The “waste-free formulary” under development by the Pacific Business Group on Health and reported by Managed Care (“The Few. The Effective. The Cheapest. The Waste-Free Formulary,” August 2018) sounds promising, but ultimately may not deliver the impact to self-insured employers its creators are promising.
In the article, Lauren Vela from the Pacific Business Group on Health says: “We want doctors to have all the information they need at the time of prescribing to select the best and most high-value options for their patients.”
We absolutely agree but are also concerned that the proposed waste-free formulary approach glosses over a critical question: What constitutes “high-value”?
As this and other efforts aim to restrict spending to high-value care, the definition of value plays a central role in determining the care that patients ultimately receive. Clinical effectiveness and cost are not the only factors, though they are clearly of great importance. Patients’ concerns about risks of side effects, clinical demands (such as having to go to an infusion center for hours versus taking a pill), and effects on ability to work, on family, and on caregivers—they all matter.
Most value assessments based on cost effectiveness provide generalized estimates derived from population averages. Local decision makers, such as employers, need and deserve tailored analyses that keep pace with both scientific developments and emerging health care data sources.
But how do we advance to value assessment?

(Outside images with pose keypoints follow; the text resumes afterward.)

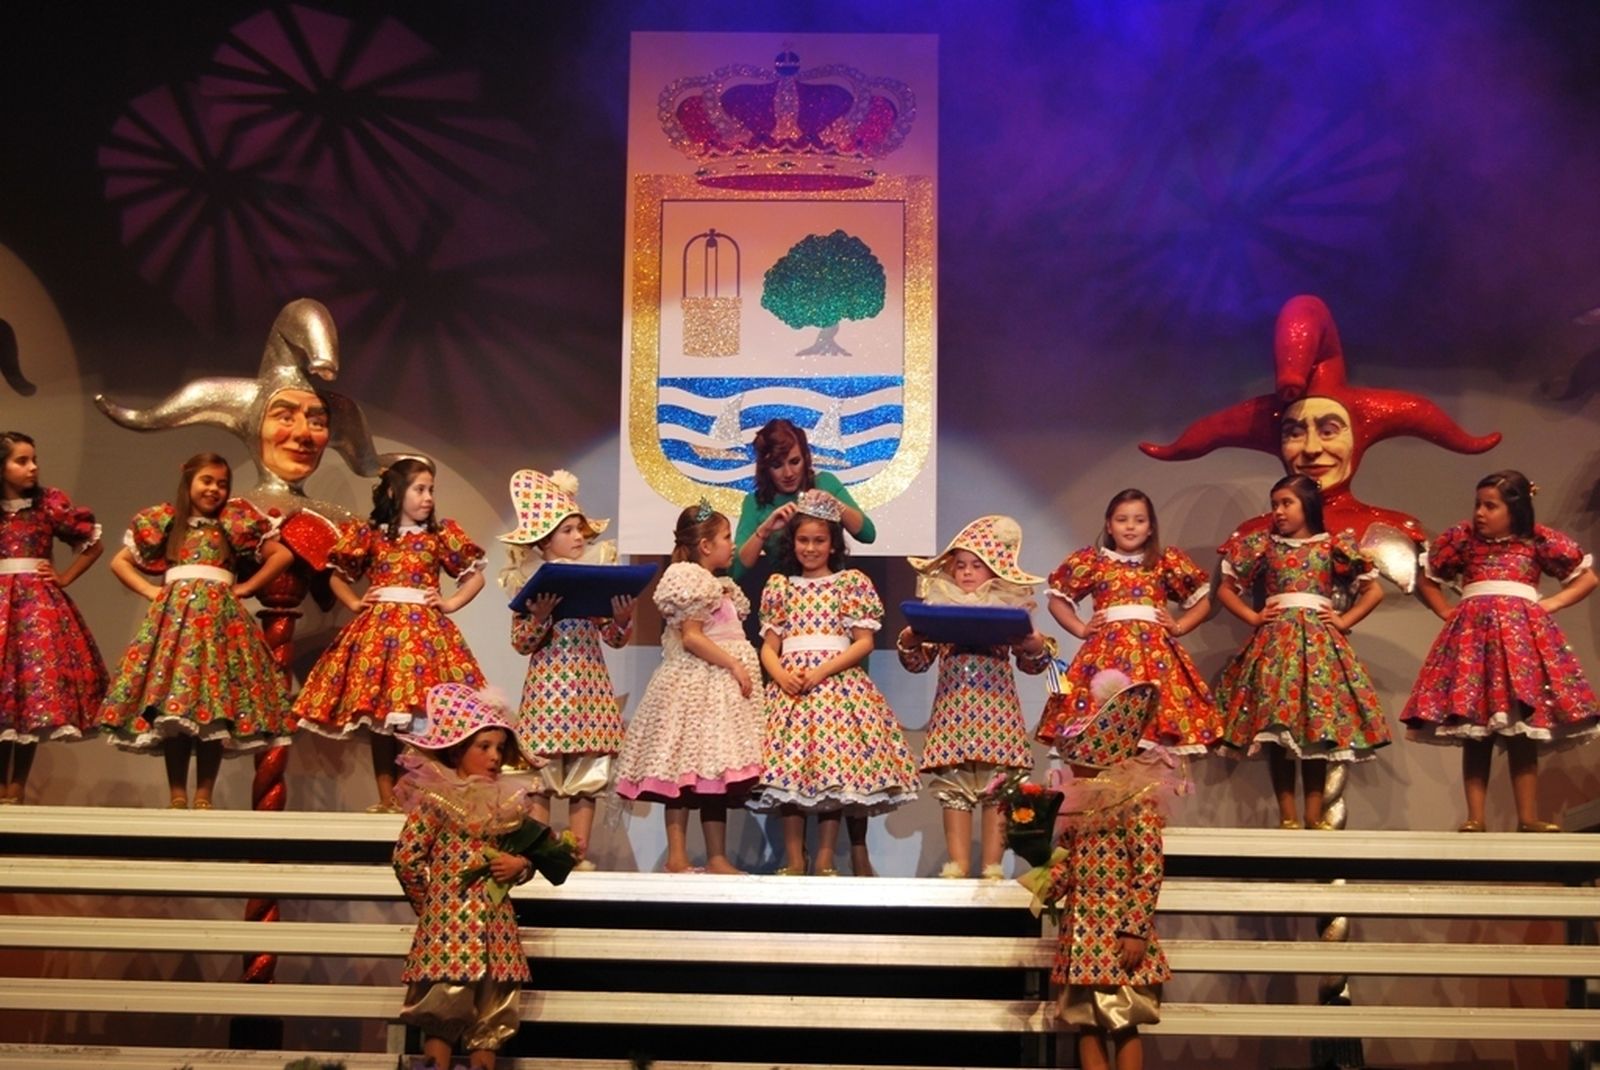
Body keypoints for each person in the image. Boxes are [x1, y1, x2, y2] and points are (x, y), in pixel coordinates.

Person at [1402, 470, 1599, 831]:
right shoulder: (1462, 538)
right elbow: (1428, 576)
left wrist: (1550, 604)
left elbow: (1587, 577)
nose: (1480, 513)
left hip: (1521, 642)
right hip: (1473, 641)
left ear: (1515, 509)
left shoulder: (1537, 540)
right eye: (1478, 504)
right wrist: (1446, 611)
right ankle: (1475, 817)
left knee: (1521, 730)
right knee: (1476, 728)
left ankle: (1527, 817)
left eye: (1490, 506)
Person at [99, 453, 293, 807]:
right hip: (176, 625)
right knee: (175, 709)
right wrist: (153, 592)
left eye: (222, 484)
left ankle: (204, 794)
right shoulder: (167, 522)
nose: (214, 489)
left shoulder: (234, 522)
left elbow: (281, 555)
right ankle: (177, 794)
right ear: (188, 482)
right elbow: (119, 562)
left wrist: (246, 588)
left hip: (219, 624)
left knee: (214, 708)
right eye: (207, 481)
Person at [294, 458, 487, 811]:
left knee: (420, 719)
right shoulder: (371, 535)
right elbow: (337, 574)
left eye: (431, 490)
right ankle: (387, 798)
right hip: (380, 635)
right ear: (395, 492)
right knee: (381, 717)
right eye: (419, 489)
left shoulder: (438, 535)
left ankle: (415, 795)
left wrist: (449, 603)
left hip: (423, 636)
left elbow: (474, 576)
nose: (427, 497)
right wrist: (354, 602)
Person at [732, 417, 880, 874]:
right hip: (790, 645)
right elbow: (738, 569)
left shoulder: (826, 486)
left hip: (835, 654)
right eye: (777, 465)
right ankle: (794, 859)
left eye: (795, 461)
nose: (788, 472)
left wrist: (831, 504)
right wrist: (769, 527)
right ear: (765, 467)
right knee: (792, 761)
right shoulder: (757, 503)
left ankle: (845, 854)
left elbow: (867, 532)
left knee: (844, 754)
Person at [755, 491, 918, 875]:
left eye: (819, 540)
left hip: (834, 687)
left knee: (834, 774)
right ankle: (795, 858)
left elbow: (863, 641)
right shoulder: (781, 586)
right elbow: (768, 646)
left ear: (832, 544)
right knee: (788, 772)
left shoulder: (850, 583)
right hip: (790, 688)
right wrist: (779, 674)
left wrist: (822, 670)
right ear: (793, 542)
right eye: (803, 540)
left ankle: (826, 859)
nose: (810, 548)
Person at [1213, 475, 1389, 828]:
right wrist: (1253, 615)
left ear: (1307, 506)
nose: (1278, 511)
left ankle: (1312, 815)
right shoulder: (1265, 546)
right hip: (1277, 645)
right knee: (1278, 730)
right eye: (1275, 503)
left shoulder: (1331, 547)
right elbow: (1226, 589)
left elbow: (1374, 591)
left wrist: (1342, 620)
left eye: (1286, 503)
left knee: (1316, 731)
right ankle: (1288, 816)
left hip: (1319, 648)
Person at [392, 683, 545, 1070]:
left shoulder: (507, 804)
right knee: (442, 1015)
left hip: (496, 930)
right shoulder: (437, 798)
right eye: (484, 747)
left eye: (499, 748)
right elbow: (407, 858)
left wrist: (520, 867)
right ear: (458, 749)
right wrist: (432, 908)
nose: (495, 757)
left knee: (490, 1017)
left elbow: (526, 856)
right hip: (448, 929)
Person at [1036, 671, 1180, 1070]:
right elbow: (1068, 864)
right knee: (1087, 1022)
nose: (1073, 770)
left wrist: (1135, 928)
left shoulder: (1134, 802)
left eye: (1078, 760)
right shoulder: (1077, 809)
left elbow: (1149, 869)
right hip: (1082, 932)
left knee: (1123, 1019)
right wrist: (1045, 881)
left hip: (1117, 929)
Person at [613, 502, 764, 873]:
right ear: (706, 546)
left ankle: (716, 857)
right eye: (727, 537)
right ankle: (677, 858)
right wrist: (733, 664)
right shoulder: (687, 578)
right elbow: (693, 637)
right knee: (679, 772)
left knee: (714, 773)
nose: (733, 545)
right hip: (693, 686)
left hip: (718, 694)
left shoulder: (722, 586)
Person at [899, 515, 1051, 878]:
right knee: (954, 785)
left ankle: (992, 868)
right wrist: (910, 641)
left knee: (998, 786)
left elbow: (1033, 665)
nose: (966, 573)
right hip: (954, 711)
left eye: (976, 566)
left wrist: (1033, 645)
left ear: (994, 570)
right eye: (960, 565)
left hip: (996, 711)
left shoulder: (1008, 607)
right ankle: (958, 865)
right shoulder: (939, 605)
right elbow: (919, 663)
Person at [498, 468, 633, 866]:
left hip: (589, 686)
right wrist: (539, 616)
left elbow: (614, 638)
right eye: (569, 530)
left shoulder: (595, 577)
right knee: (542, 777)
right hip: (548, 687)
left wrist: (620, 618)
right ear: (545, 540)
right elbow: (521, 643)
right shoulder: (528, 581)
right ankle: (543, 856)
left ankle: (576, 855)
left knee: (585, 777)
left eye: (579, 529)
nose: (578, 537)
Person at [1035, 489, 1219, 756]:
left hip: (1154, 658)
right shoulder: (1095, 563)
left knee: (1151, 728)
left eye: (1139, 520)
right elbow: (1058, 600)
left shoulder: (1163, 562)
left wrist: (1179, 626)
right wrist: (1081, 629)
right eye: (1122, 519)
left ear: (1150, 527)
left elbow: (1204, 598)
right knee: (1105, 727)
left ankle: (1143, 793)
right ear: (1109, 525)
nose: (1130, 526)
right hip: (1106, 657)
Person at [0, 431, 109, 804]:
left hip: (35, 607)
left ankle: (16, 789)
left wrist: (63, 578)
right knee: (3, 695)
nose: (33, 467)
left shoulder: (48, 504)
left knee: (32, 694)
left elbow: (92, 544)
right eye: (21, 460)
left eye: (34, 459)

First, better value measurement must hardwire the patient perspective into all the assessment tools. Patients differ in their personal preferences, progression of illness, and response to treatments. These are all important factors to the overall health and productivity of the covered lives that employers manage. Value assessments should incorporate methods and tools to account for this diversity.
Second, assessing value must be a community activity. Patients, employers, policymakers, payers, providers, and manufacturers all have important contributions to make if we are to move to value-based decision making. No one entity has all the answers to determine value; instead, we need a democratized approach that considers and strives to incorporate all viewpoints.

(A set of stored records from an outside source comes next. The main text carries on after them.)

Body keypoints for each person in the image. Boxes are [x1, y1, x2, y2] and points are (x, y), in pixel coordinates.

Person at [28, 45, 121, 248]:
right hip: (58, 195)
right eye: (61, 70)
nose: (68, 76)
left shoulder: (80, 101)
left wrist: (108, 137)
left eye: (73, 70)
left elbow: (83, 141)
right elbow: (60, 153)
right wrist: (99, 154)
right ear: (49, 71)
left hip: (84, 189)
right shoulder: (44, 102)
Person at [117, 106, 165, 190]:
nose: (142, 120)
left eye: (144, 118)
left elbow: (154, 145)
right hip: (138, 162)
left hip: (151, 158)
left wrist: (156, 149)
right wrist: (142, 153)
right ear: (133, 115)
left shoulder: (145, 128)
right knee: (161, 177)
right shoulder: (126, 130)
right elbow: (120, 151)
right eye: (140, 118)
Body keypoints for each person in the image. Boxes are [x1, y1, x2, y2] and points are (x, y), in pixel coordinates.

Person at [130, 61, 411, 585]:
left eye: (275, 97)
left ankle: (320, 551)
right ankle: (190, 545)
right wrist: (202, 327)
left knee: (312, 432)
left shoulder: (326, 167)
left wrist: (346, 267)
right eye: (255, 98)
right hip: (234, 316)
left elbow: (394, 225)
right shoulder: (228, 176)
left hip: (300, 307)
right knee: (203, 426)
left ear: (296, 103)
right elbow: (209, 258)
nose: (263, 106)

Third, value assessment must be transparent. An increasing number of organizations are engaged in earnest efforts to identify and measure high-value care, but stakeholders don’t trust one another. Differences of opinion about approach and the methods used to discern value are a healthy part of transforming our conversation from volume to value. Going forward, such analysis should occur in an open-source, visible environment, rather than emerge from an opaque, black-box process. Transparency is a powerful tool for equalizing stakeholder perspective and for accountability. Let’s use it in health care measurement.

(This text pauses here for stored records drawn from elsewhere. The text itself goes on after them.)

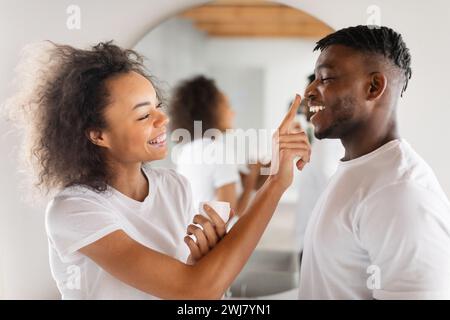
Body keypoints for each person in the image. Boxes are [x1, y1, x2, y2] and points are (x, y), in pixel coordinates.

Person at [7, 41, 310, 299]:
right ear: (98, 134)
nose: (162, 120)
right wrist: (274, 184)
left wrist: (200, 261)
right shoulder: (74, 209)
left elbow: (190, 286)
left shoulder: (174, 186)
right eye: (143, 115)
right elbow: (195, 289)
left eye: (157, 106)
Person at [299, 25, 450, 299]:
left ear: (373, 86)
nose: (309, 91)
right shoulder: (356, 169)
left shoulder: (400, 194)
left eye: (326, 78)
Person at [170, 75, 260, 217]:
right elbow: (228, 216)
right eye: (227, 105)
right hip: (215, 238)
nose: (233, 112)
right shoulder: (219, 152)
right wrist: (251, 179)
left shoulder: (186, 150)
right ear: (211, 110)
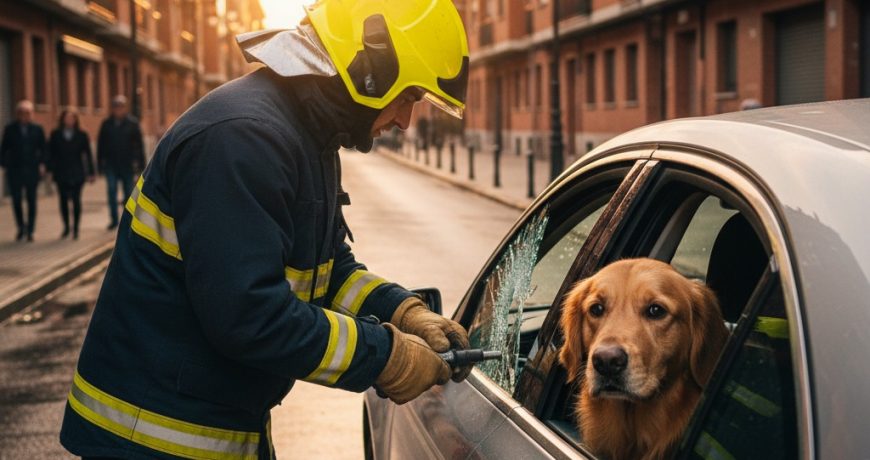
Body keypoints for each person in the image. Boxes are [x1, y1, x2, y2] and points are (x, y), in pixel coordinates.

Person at [60, 1, 471, 458]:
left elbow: (326, 269)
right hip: (152, 439)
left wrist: (402, 311)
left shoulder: (305, 135)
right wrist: (384, 356)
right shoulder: (244, 138)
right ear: (371, 69)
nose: (404, 121)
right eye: (409, 97)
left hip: (217, 425)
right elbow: (250, 316)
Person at [0, 100, 46, 242]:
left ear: (31, 114)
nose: (24, 116)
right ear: (17, 114)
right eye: (22, 113)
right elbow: (3, 149)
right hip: (15, 170)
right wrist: (5, 164)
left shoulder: (37, 129)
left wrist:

Fourth, recipes for value assessment must go beyond cost and evidence of outcomes from clinical trials. Real-world data on patient outcomes are needed to supplement trial evidence and provide insights into how therapies work in patients. Value assessment must incorporate the full spectrum of experience with an intervention. Impact on caregiver burden, absenteeism and productivity, and indirect medical costs are just three data points employers should have at their fingertips when evaluating value.
Eliminating waste in formularies is a laudable goal, and examining cost effectiveness is a good start. But by following the principles described above, value assessment models and tools can be created that better measure therapeutic value and give employers modernized resources to weigh benefit, risk, and costs in a way that reflects how they define value.